▶ [Text for analysis]:
----

Included under the umbrella of Deep Politics are the major assassinations of the 1960s — those of John Kennedy, Robert Kennedy, Martin Luther King Jr. and Malcolm X. Poll after poll has indicated that most Americans believe there was a conspiracy to kill President Kennedy, but even today many apparently have not reasoned beyond the fact that there is something fishy about the “official” version in order to understand this murder in its fullest context. It behooves us to inquire more deeply into this historically critical event. Before I go any further, however, let me assert here—and I do so quite confidently—that anyone who still buys into the government version of events regarding, for example, the assassinations of John and Robert Kennedy, is either not looking carefully enough, or is not really familiar with the case.


A suggestive point of departure for such an inquiry are the parallels between the 2016 election and that of 1968. In the wake of the assassination of Martin Luther King in April of 1968, racial tensions were high and a presidential primary season was in full swing. Opposition towards the Vietnam War was strong and one candidate in particular represented the last best hope for minorities, anti-war voters, and the middle, as well as lower classes. That candidate was Robert Kennedy, and by the early morning of June 5th, it was becoming clear that he would likely be the Democratic candidate to run against Richard Nixon in the general election. Within a matter of moments of making his victory speech for the California primary, Robert Kennedy was assassinated when he walked into the kitchen pantry of the Ambassador Hotel in Los Angeles. In those moments, the Sixties ended—and so did the populist hopes and dreams for a new era.

Chicago DNC 1968
Philedelphia DNC 2016

The 1968 Democratic National Convention in Chicago was attended by the protests of disillusioned voters who felt cheated out of a more liberal, populist candidate. They ended up rioting in the streets. Hubert Humphrey, who was receiving flack for not taking a strong enough stance on the situation in Vietnam, was selected as the nominee. Similarly, there were many dissatisfied delegates and voters at the 2016 Philadelphia Democratic convention. But in a tightly controlled operation, their actions were kept hidden off screen. And the threat of stripping them of their credentials was often used to suppress any protest on the convention floor. In 2016, Hillary Clinton was nominated and her candidacy helped give us Donald Trump. In 1968, the immediate result was Richard Nixon as president. But the subsequent results included the massive increase in loss of life not just in Vietnam, but also in Cambodia, and the continuing trend away from the New Deal, anti-globalist policies of John Kennedy and Franklin Roosevelt.

----

▶ [Tasks to complete]:
**a.** According to the essay comparing the 1968 and 2016 elections, where was Robert Kennedy when he was assassinated?
**b.** Carry the essay comparing the 1968 and 2016 elections forward from its final sentence.

▶ [The data]:
----

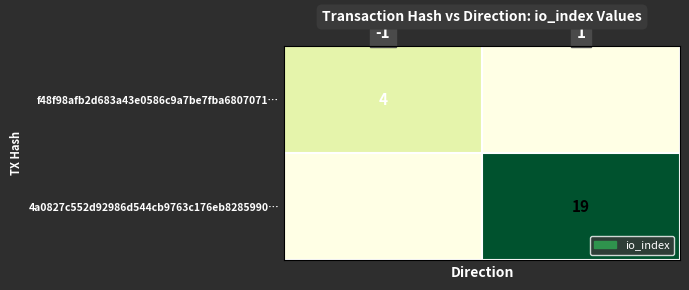

What is the spread (max minus min) of values at -1?

4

----

▶ [Expected outputs]:
**a.** He was in the kitchen pantry of the Ambassador Hotel in Los Angeles, moments after his victory speech for the California primary.

**b.**
Alger Hiss, America's Dreyfus
Rep. Voorhis, defeated by
Nixon's smear campaign

In fact, Nixon had been a part of the effort to purge New Deal elements from the government during the McCarthy era. Whether it was conducting hearings on men like Alger Hiss and making accusations of Soviet spycraft, or using his California Senate campaign to falsely accuse incumbent Congressman Jerry Voorhis of being a communist, Nixon contributed to the growing, exaggerated fear of communism in the United States. This fear allowed men like Allen Dulles to be seen as pragmatists in the face of supposed communist danger. Dulles’ and the CIA’s dirty deeds on behalf of corporate power were carried out under the guise of protecting the world from communism. As described in the Allen Dulles biography by David Talbot, The Devil’s Chessboard, sociologist C. Wright Mills called this mentality “crackpot realism.”12 It is ironic that Nixon ended up distrusting the CIA, the institution so closely associated with Allen Dulles, a man who had championed Nixon’s rise to power as both a congressman and senator.

Flash forward to 2016 and, once again, we witness the results of a Democratic Party choosing to ignore the populist outcry for reform, and of a government compromised by corporate coercion, one subject to the hidden workings of the Deep State. Bernie Sanders represented the New Deal aspirations of a working class tired of corporate-run politics. As revealed by Wikileaks, the upper echelons of the Democratic Party chose not to heed their voices, thereby indirectly aiding the election of Donald Trump, who offered a different and unconstructive form of populism.

Pence & Reagan
Rex Tillerson

Being that the political spectrum has shifted far to the right as compared to 1968, this year’s election results are more extreme. Donald Trump’s cabinet appointments reflect this extremist mentality; especially in his Vice Presidential pick Mike Pence — a man so out of touch with reality that he has tried to argue that women shouldn’t be working. In 1997, Pence stated that women should stay home because otherwise their kids would “get the short end of the emotional stick.” The soon to be Vice President Pence also sees LGBT rights as a sign of “societal collapse.”13 And as for Trump’s promise to “drain the swamp”, when it comes to establishment figures, it only gets worse, considering his appointment of Rex Tillerson, former CEO of ExxonMobil, as Secretary of State. Despite the fact that Trump appears to be “off the grid”, so to speak, when it comes to the political or Deep Political apparatus, his recent choices for cabinet positions are some of the worst imaginable for the populist of any ilk. In some cases he has actually leapt into the arms of the very establishment he warned his supporters against.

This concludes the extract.